Victim of Circumstance

Being a replacement child and making the connections only recently at an older age, it becomes apparent that each person’s story involves individual and specific circumstances relative to their immediate family, which makes the replacement child syndrome more difficult to treat in a generic approach.

I was a replacement child after the death of my sibling at an early age. I have one older sibling, born before my sister.

My strong feeling is that my mother did what was expected of her, not what she wanted – only to fill the void within the family. I believe the death of her previous child left her with frozen emotions, not able or willing to bond with me. My father seemed to grieve the death in a healthy way, however, his relationship with my mother was more about meeting her needs and so he was not a source of protection for me from the storm.

I was conceived for the appearance of a complete family to the world, but not for the purpose of a healthy subsequent addition. My mother was very big on appearance.

The expectations of my childhood was to be “seen and not heard” and “not to rock the boat” – we lived in four different homes, so the chance to find someone outside the immediate family for support were slim.

Survival

Lacking a sense of self, or self-esteem, my life has essentially been one of survival. I have had more jobs than I can count, am divorced, and have two boys from the marriage who I remain close to, though they both have issues they are struggling with, which hurts me to watch.

I am well aware of my fears, anxiety and distorted thinking involving lack of ability to make friends. Simply, I wasn’t raised to be an adult. My mother use to say, “I just don’t know what’s wrong with you” – I didn’t even know what she was talking about. I’ve only recently learned that my older brother is traumatized by his sister’s death and took out much of his frustration through me. We recently stopped communicating when he refused to respect my viewpoint, and I asserted my right to boundaries, which I never knew I had.

Now at the age of 68 and understanding the complete story, I struggle to put the past behind and live in the present – ways of operating are hardwired and automatic. Further, as anyone my age knows, as we get older, other factors – health, finances, emotional support come into play.

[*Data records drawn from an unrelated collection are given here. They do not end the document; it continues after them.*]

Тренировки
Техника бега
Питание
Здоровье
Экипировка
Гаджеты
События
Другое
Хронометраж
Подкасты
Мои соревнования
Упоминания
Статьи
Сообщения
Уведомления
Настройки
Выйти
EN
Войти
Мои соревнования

As I read this back to myself, it sounds very cold  like someone just looking for pity. However, I do not want any pity – this is my story and an acceptance on my behalf of what my life story is, like others, we are victims of circumstances.

I hope this is printed in the Replacement Child Forum to be shared with other Replacement Children, but even if it is not, I feel like I have shared my particular story outside of my family, with the right to exist as a unique human being in this world.